▶ [EXERCISE REQUIREMENTS]
Print every line of the data below word for word, but leave the pictures out.

(Records from a data collection)
________________
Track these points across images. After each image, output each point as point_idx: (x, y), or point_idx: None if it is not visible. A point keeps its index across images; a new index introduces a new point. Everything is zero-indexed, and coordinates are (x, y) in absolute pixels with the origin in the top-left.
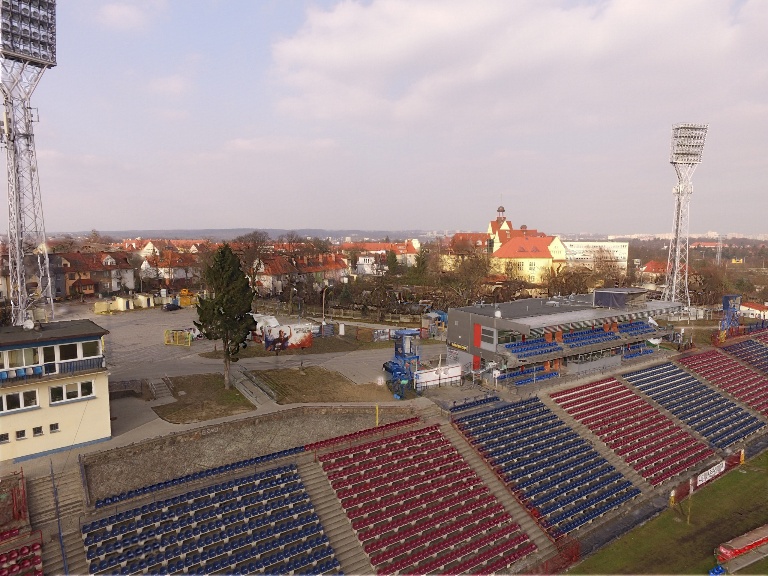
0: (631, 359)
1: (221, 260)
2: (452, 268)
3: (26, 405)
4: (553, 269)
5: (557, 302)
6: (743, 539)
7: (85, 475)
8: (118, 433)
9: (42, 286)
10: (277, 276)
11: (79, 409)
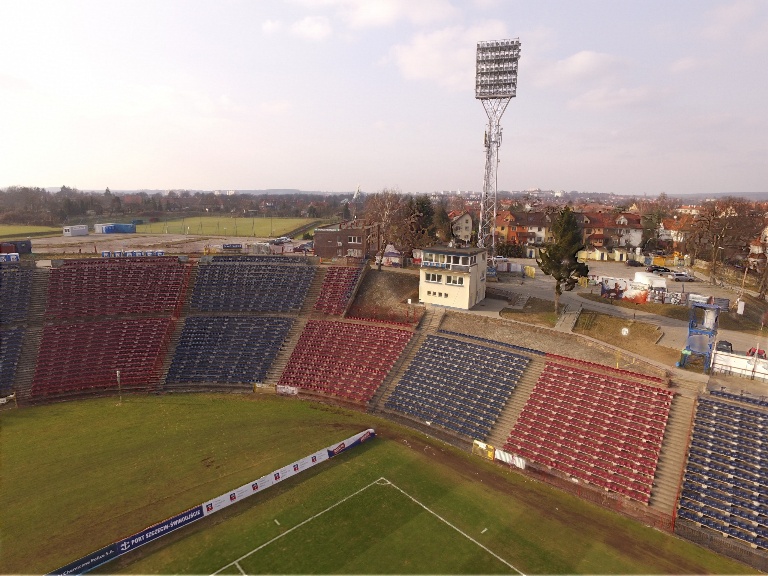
0: None
1: (561, 219)
2: None
3: (438, 281)
4: None
5: None
6: None
7: (443, 318)
8: (473, 310)
9: None
10: None
11: (456, 290)
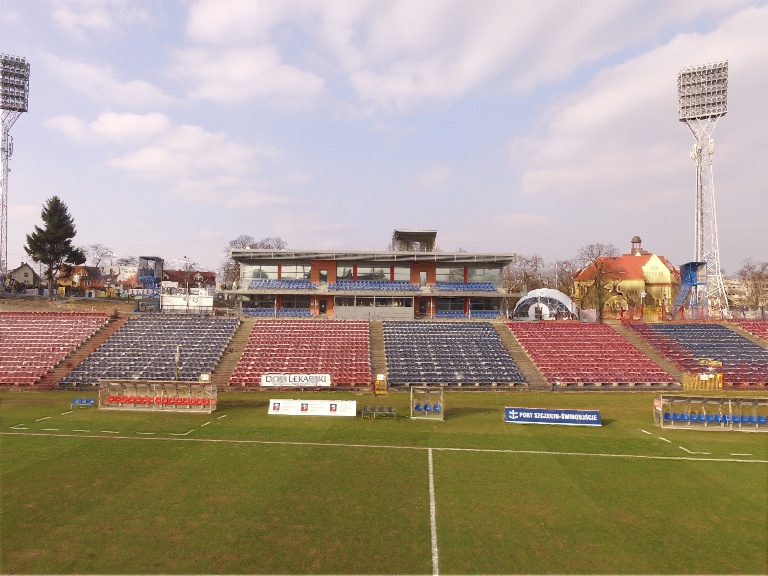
0: None
1: None
2: None
3: None
4: (650, 294)
5: None
6: None
7: None
8: None
9: None
10: None
11: None
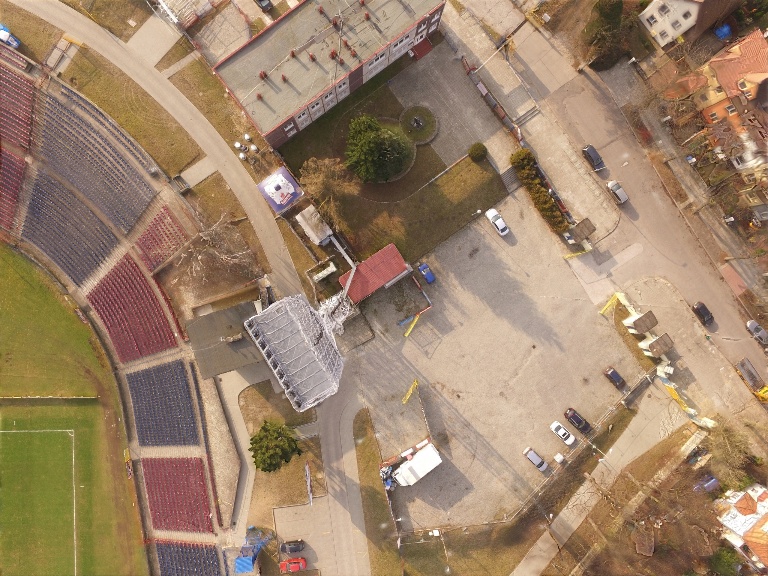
0: None
1: None
2: None
3: None
4: None
5: None
6: None
7: None
8: None
9: (767, 205)
10: None
11: None
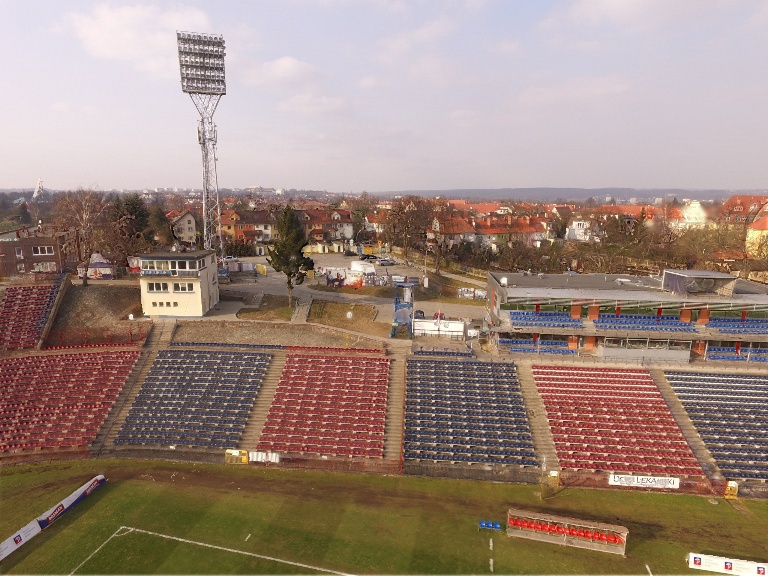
________________
▶ [FINAL RESULT]
Track these points across images. After each image, output each point as point_idx: (x, y), or point_idx: None if it is not visible. A point keeps its index across images; a new index introduces a new point. Everything is zero-indexed, and coordinates are (x, y) in absolute pixels with the origin in the top-left.
0: (631, 359)
1: (221, 260)
2: (452, 268)
3: (26, 405)
4: (553, 269)
5: (557, 302)
6: (743, 539)
7: (85, 475)
8: (118, 433)
9: (42, 286)
10: (277, 276)
11: (79, 409)
0: None
1: (561, 219)
2: None
3: (438, 281)
4: None
5: None
6: None
7: (443, 318)
8: (473, 310)
9: None
10: None
11: (456, 290)
0: None
1: None
2: None
3: None
4: (650, 294)
5: None
6: None
7: None
8: None
9: None
10: None
11: None
0: None
1: None
2: None
3: None
4: None
5: None
6: None
7: None
8: None
9: (767, 205)
10: None
11: None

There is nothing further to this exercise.